Texas lawmakers say nyet to a Russian look-alike flag
By DAVE MONTGOMERY
AUSTIN — A proposed flag bearing a strong resemblance to the one that flutters over the Kremlin just didn’t fly in the Texas House of Representatives on Saturday.
The flag — with red, white and blue horizontal stripes and a star in the middle — was being proposed as the official flag for the Texas governor. Take away the star and it looks virtually identical to the flag of post-Soviet Russia.
Instead, after a bit of mocking repartee in Russian and a few one-liners about secession, House members tentatively settled on a substitute flag offered by Rep.
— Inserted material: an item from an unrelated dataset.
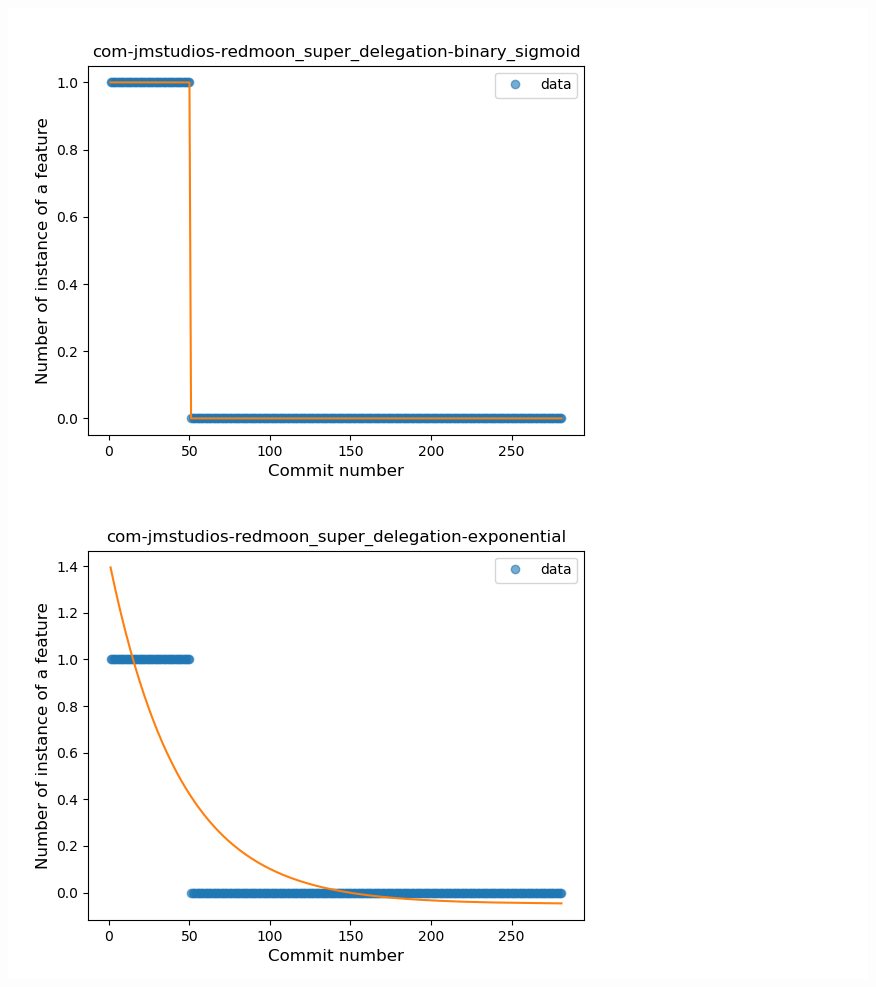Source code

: ![com-jmstudios-redmoon T10](../plots/com-jmstudios-redmoon_super_delegation_T10.png)
![com-jmstudios-redmoon T5](../plots/com-jmstudios-redmoon_super_delegation_T5.png)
Phil King, R-Weatherford: a dark-blue background, with a white star in each corner, a Lone Star seal in the center, surrounded by olive and oak branches.
Members also tacked on: "In God We Trust."
The lighthearted debate seemed to fit with the informal atmosphere of the House’s first Saturday session of the 2009 Legislature. Though male lawmakers wore the required coat and tie, at least one showed up in jeans and cowboy boots.
King, at the front mike, and Rep. Ken Paxton, R-McKinney, at the back of the chamber, opened the discussion with what was obviously an orchestrated exchange in Russian. Paxton, who studied Russian in college, quickly instructed King on what to say.
"Members, vote America, not Russia," King, reverting to English, said in support of his amendment.
Rep. Jim Dunnam, D-Waco, who proposed the red-white-and-blue flag, defended it, saying the design was that of the 1839 Texas pilot flag that graced ships when Texas was a republic. "If anything, the Russians copied us," he said.
Wisecracks about Gov. Rick Perry’s recent remarks on secession also found their way into the debate. "Does having your own flag entitle you to secede and have your own country?" asked Rep. Valinda Bolton, D-Austin.
King said he scrambled into action Saturday morning after a Capitol staff member pointed out the resemblance between the historic Texas flag and the one that has flown over Russia since the Soviet Union collapsed in 1991.
King’s substitute flag was modeled from flags that Texas governors displayed in the 1960s and 1970s before the practice was dropped.
"You’ve got to cut up a little bit down here," King said. "It gets too serious."